PASSAGE PROVIDED:

——

Beyond Beyond Earth?

As we prepare to cast judgement on Civilization: Beyond Earth, Firaxis' latest voyage into the unknown, we cast out minds back to Alpha Centauri's treatment of humanity's future. With a stronger emphasis on narrative, rigid factions and a malleable Planet, Alpha Centauri changed the Civ formula significantly and to great effect. We asked author and Icon deputy editor Will Wiles to examine the impact of future past.

Sid Meier's Alpha Centauri was always a sideways move for the seminal Civilization series of turn-based straegy games. But it was an entirely logical one. Every iteration of Civilization has had a successful mission to our nearest stellar neighbour as one of its possible paths to victory, with the intriguing suggestion that there, human history begins anew. You have taken your tribe from a single vulnerable settlement to planetary plenipotence - now your tribe will tell that story again under an alien sun. But is the story always the same?

The family resemblances with classic Civ are plain enough. Seven cultures, each starting with a single settlement, a darkness-shrouded world to explore. A small number of basic units and base facilities, which can be added to by climbing up a tech tree.. The Civ player can start off feeling right at home, making easy equivalences - the free-gift huts or ruins in the Civ games are replaced by supply pods, barbarians are replaced by ravening, sanity-assaulting, brain-eating mind worms … wait, that's less familiar. Where are the fruited plains of Civ? What's with the impenetrable, useless local fungus? And was that a green mind worm we just saw slithering through the puce undergrowth?

We're not at home. Alpha Centauri took the fundamentals of the Civ games – competition between empires, slow development of infrastructure, technological advancement along a tech tree to unlock new buildings, units and abilities – and gave it a few good, hard twists, resulting in a truly distinctive game. It was no spin-off, no reselling of an old experience in a new skin. Instead it was a fully realised success in its own right and even shows that the Civ games, for all their immense strengths, had areas that were under-explored or perhaps even poorly implemented. There were things that could be altered significantly while still succeeding.

Alpha Centauri did this partly by adding new factors – that alien world, its secrets and its unfamiliar, unfriendly locals. But it also thrived – and has endured – by restricting the player's options. In place of the famously open-ended potential of Civ was a more compact and thoughtful experience.

Take the factions, which are established in the opening moments of the game. Earth has suffered an unspecified but apparently many-Horsemanned apocalyptic breakdown, hinted at in snips of grainy, chaotic video. Our mission to Alpha Centauri is recast not so much as the pinnacle of human achievement but a last desperate throw of the dice. In the Centauri system there orbits a tempting, possibly habitable, planet with the plain name Planet (which seems at first glance to be a bit lazy, until you imagine a United Nations subcommittee pressured to come to a universally culturally acceptable name at the eleventh hour). But with Planet in sight, the commander is slain by an unknown assassin, the mission splinters and the ship breaks apart. Seven factions, each based around a vision for the new world, pilot their own chunk of wreckage to the surface and set about building their particular flavour of paradise.

——

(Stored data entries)
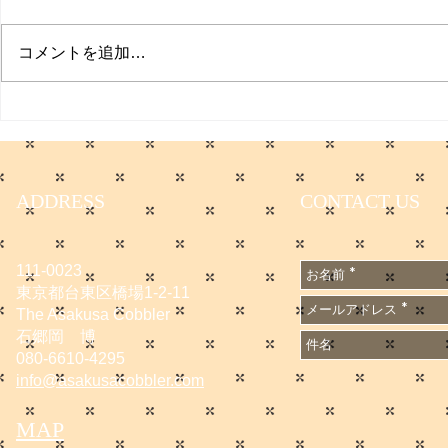
プクイチ
コメントを追加…
働く男のプ
ADDRESS
CONTACT US
111-0023
東京都台東区橋場1-2-11
The Asakusa Cobbler
石郷岡 博
080-6610-4295
info@asakusacobbler.com
MAP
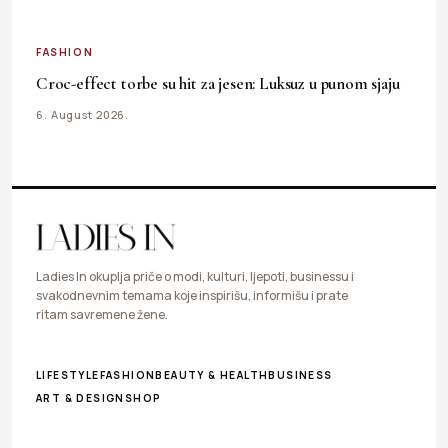
FASHION
Croc-effect torbe su hit za jesen: Luksuz u punom sjaju
6. August 2026.
Ladies In okuplja priče o modi, kulturi, ljepoti, businessu i
svakodnevnim temama koje inspirišu, informišu i prate
ritam savremene žene.
LIFESTYLE
FASHION
BEAUTY & HEALTH
BUSINESS
ART & DESIGN
SHOP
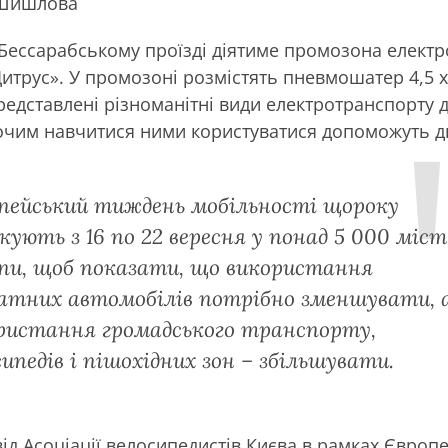
 Шишлова
 Бессарабському проїзді діятиме промозона елект
итрус». У промозоні розмістять пневмошатер 4,5 х 
редставлені різноманітні види електротранспорту 
очим навчитися ними користуватися допоможуть дв
пейський тиждень мобільності щороку
кують з 16 по 22 вересня у понад 5 000 міст
пи, щоб показати, що використання
атних автомобілів потрібно зменшувати, 
ристання громадського транспорту,
сипедів і пішохідних зон – збільшувати.
 від Асоціації велосипедистів Києва в рамках Євро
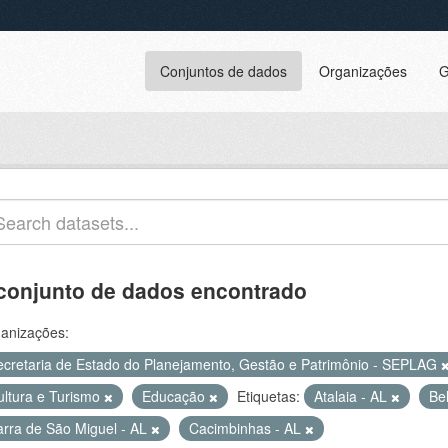
Conjuntos de dados
Organizações
G
conjunto de dados encontrado
anizações:
ecretaria de Estado do Planejamento, Gestão e Patrimônio - SEPLAG
ultura e Turismo
Educação
Etiquetas:
Atalaia - AL
Be
arra de São Miguel - AL
Cacimbinhas - AL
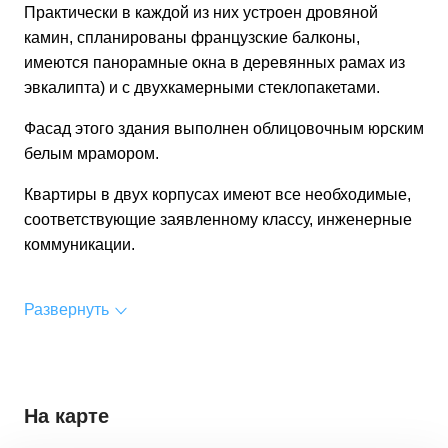
Практически в каждой из них устроен дровяной
камин, спланированы французские балконы,
имеются панорамные окна в деревянных рамах из
эвкалипта) и с двухкамерными стеклопакетами.
Фасад этого здания выполнен облицовочным юрским
белым мрамором.
Квартиры в двух корпусах имеют все необходимые,
соответствующие заявленному классу, инженерные
коммуникации.
Развернуть
На карте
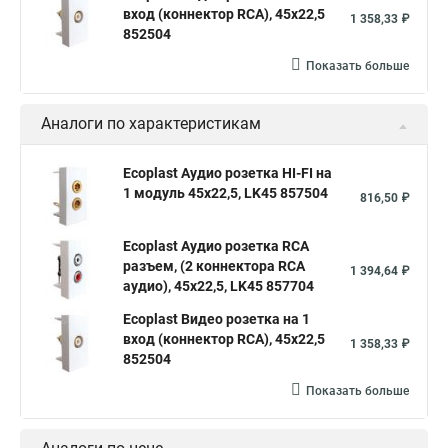
вход (коннектор RCA), 45х22,5
1 358,33 ₽
852504
Показать больше
Аналоги по характеристикам
Ecoplast Аудио розетка HI-FI на
1 модуль 45х22,5, LK45 857504
816,50 ₽
Ecoplast Аудио розетка RCA
разъем, (2 коннектора RCA
1 394,64 ₽
аудио), 45х22,5, LK45 857704
Ecoplast Видео розетка на 1
вход (коннектор RCA), 45х22,5
1 358,33 ₽
852504
Показать больше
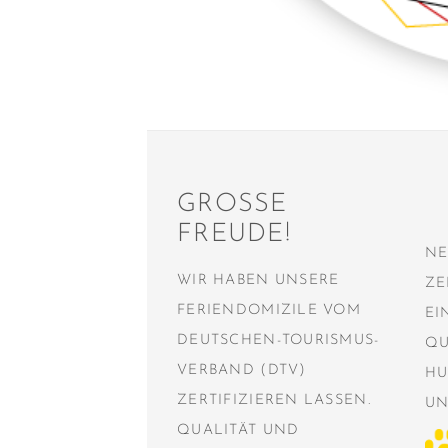
GROSSE F
REUDE!
NE
WIR HABEN UNSERE
ZE
FERIENDOMIZILE VOM
EI
DEUTSCHEN-TOURISMUS-
QU
VERBAND (DTV)
HU
ZERTIFIZIEREN LASSEN.
UN
QUALITÄT UND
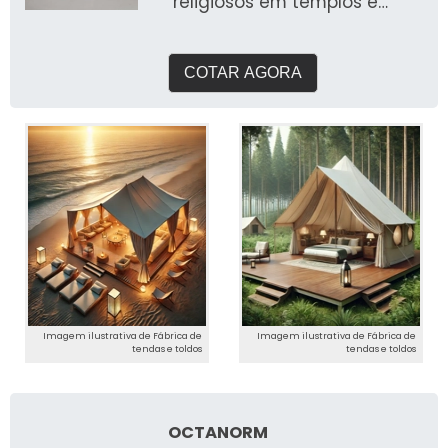
religiosos em templos e
igrejas
COTAR AGORA
Imagem ilustrativa de Fábrica de
Imagem ilustrativa de Fábrica de
tendas e toldos
tendas e toldos
OCTANORM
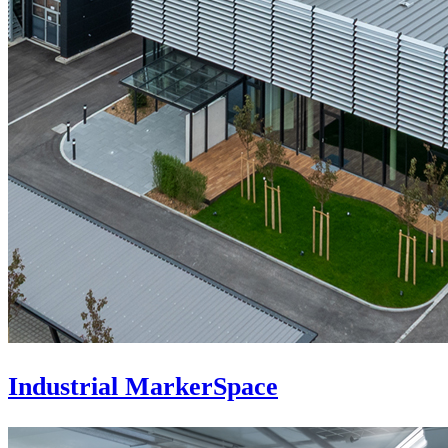
Industrial MarkerSpace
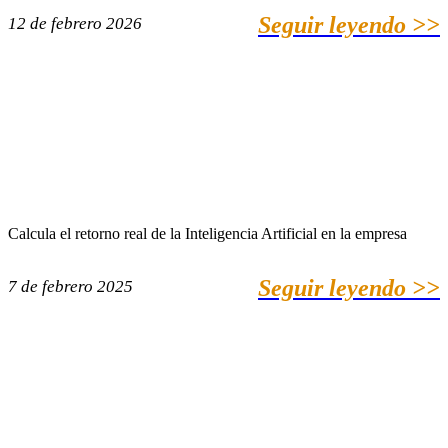
Seguir leyendo >>
12 de febrero 2026
Calcula el retorno real de la Inteligencia Artificial en la empresa
Seguir leyendo >>
7 de febrero 2025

——

EXERCISE GOAL: In the Alpha Centauri article, what takes the place of the free-gift huts or ruins from the Civ games?

FINISHED EXERCISE: Supply pods.